=== WORK INSTRUCTION ===
Edit the rows from the start through the line that contains "近くの売買物件をもっと見る" by replacing "Billbrook" with "Hammerbrook" and changing nothing else. Give those rows again, leaving out the pictures.

DATA IN THIS EXERCISE START

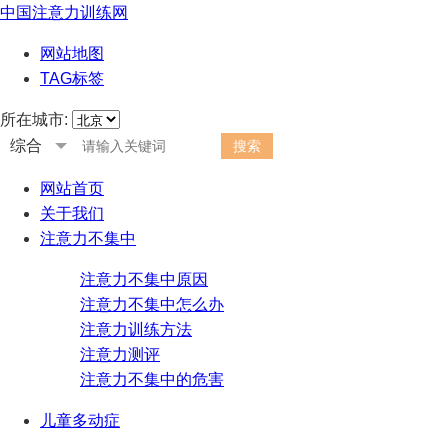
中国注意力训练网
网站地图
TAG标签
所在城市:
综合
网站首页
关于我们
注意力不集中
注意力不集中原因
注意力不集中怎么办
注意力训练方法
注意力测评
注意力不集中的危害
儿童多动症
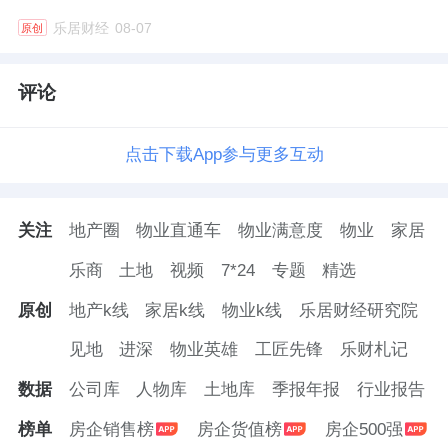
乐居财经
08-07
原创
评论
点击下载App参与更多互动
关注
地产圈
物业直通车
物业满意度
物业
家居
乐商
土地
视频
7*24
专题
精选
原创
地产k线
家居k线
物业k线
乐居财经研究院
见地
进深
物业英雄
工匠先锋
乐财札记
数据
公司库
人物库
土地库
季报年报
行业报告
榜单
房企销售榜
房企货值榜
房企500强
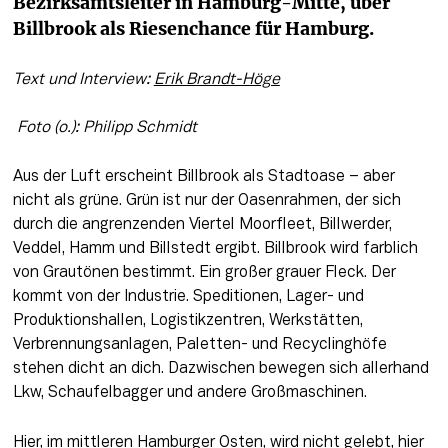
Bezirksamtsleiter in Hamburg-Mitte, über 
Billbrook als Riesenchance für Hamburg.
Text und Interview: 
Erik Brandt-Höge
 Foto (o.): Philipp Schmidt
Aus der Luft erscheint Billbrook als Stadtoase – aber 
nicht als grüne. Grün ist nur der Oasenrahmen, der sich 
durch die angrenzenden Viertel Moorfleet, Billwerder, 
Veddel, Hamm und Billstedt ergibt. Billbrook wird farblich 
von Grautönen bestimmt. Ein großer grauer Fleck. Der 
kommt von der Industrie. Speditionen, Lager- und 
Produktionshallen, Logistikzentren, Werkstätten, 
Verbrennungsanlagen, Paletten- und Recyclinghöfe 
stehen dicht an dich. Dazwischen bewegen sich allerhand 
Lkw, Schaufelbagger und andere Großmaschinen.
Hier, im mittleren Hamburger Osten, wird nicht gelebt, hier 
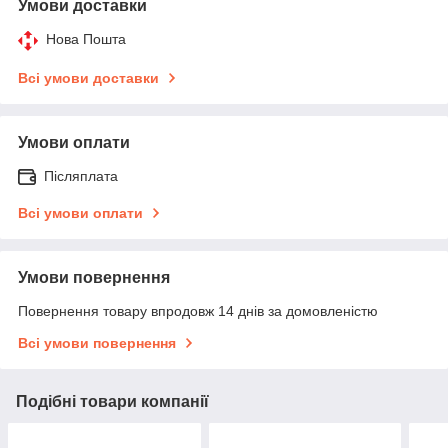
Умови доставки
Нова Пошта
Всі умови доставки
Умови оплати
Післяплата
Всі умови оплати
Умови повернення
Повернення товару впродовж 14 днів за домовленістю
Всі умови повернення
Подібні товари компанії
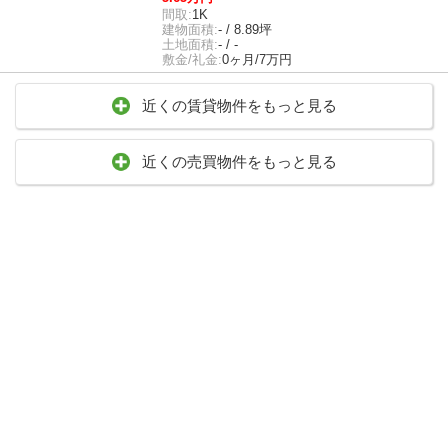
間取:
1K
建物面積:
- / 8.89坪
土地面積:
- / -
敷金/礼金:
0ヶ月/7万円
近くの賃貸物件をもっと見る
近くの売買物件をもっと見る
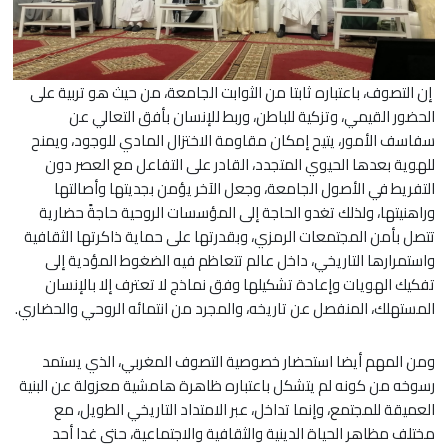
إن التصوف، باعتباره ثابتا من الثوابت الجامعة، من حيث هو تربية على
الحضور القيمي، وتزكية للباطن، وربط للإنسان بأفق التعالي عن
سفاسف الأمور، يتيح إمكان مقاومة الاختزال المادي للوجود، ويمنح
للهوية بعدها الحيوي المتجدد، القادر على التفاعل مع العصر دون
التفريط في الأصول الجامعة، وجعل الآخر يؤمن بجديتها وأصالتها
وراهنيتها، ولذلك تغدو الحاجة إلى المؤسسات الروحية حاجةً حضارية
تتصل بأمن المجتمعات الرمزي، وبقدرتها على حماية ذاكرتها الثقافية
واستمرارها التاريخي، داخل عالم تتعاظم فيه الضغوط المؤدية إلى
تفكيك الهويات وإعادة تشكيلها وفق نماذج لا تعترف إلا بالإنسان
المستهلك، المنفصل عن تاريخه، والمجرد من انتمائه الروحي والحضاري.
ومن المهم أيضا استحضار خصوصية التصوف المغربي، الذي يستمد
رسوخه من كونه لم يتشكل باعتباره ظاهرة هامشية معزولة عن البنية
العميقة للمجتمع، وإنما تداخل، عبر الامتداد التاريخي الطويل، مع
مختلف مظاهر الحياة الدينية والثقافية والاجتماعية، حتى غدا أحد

DATA IN THIS EXERCISE END

=== RESPONSE ===
中国注意力训练网
网站地图
TAG标签
所在城市:
综合
网站首页
关于我们
注意力不集中
注意力不集中原因
注意力不集中怎么办
注意力训练方法
注意力测评
注意力不集中的危害
儿童多动症
乐居财经
08-07
原创
评论
点击下载App参与更多互动
关注
地产圈
物业直通车
物业满意度
物业
家居
乐商
土地
视频
7*24
专题
精选
原创
地产k线
家居k线
物业k线
乐居财经研究院
见地
进深
物业英雄
工匠先锋
乐财札记
数据
公司库
人物库
土地库
季报年报
行业报告
榜单
房企销售榜
房企货值榜
房企500强
Bezirksamtsleiter in Hamburg-Mitte, über 
Hammerbrook als Riesenchance für Hamburg.
Text und Interview: 
Erik Brandt-Höge
 Foto (o.): Philipp Schmidt
Aus der Luft erscheint Hammerbrook als Stadtoase – aber 
nicht als grüne. Grün ist nur der Oasenrahmen, der sich 
durch die angrenzenden Viertel Moorfleet, Billwerder, 
Veddel, Hamm und Billstedt ergibt. Hammerbrook wird farblich 
von Grautönen bestimmt. Ein großer grauer Fleck. Der 
kommt von der Industrie. Speditionen, Lager- und 
Produktionshallen, Logistikzentren, Werkstätten, 
Verbrennungsanlagen, Paletten- und Recyclinghöfe 
stehen dicht an dich. Dazwischen bewegen sich allerhand 
Lkw, Schaufelbagger und andere Großmaschinen.
Hier, im mittleren Hamburger Osten, wird nicht gelebt, hier 
Умови доставки
Нова Пошта
Всі умови доставки
Умови оплати
Післяплата
Всі умови оплати
Умови повернення
Повернення товару впродовж 14 днів за домовленістю
Всі умови повернення
Подібні товари компанії
間取:
1K
建物面積:
- / 8.89坪
土地面積:
- / -
敷金/礼金:
0ヶ月/7万円
近くの賃貸物件をもっと見る
近くの売買物件をもっと見る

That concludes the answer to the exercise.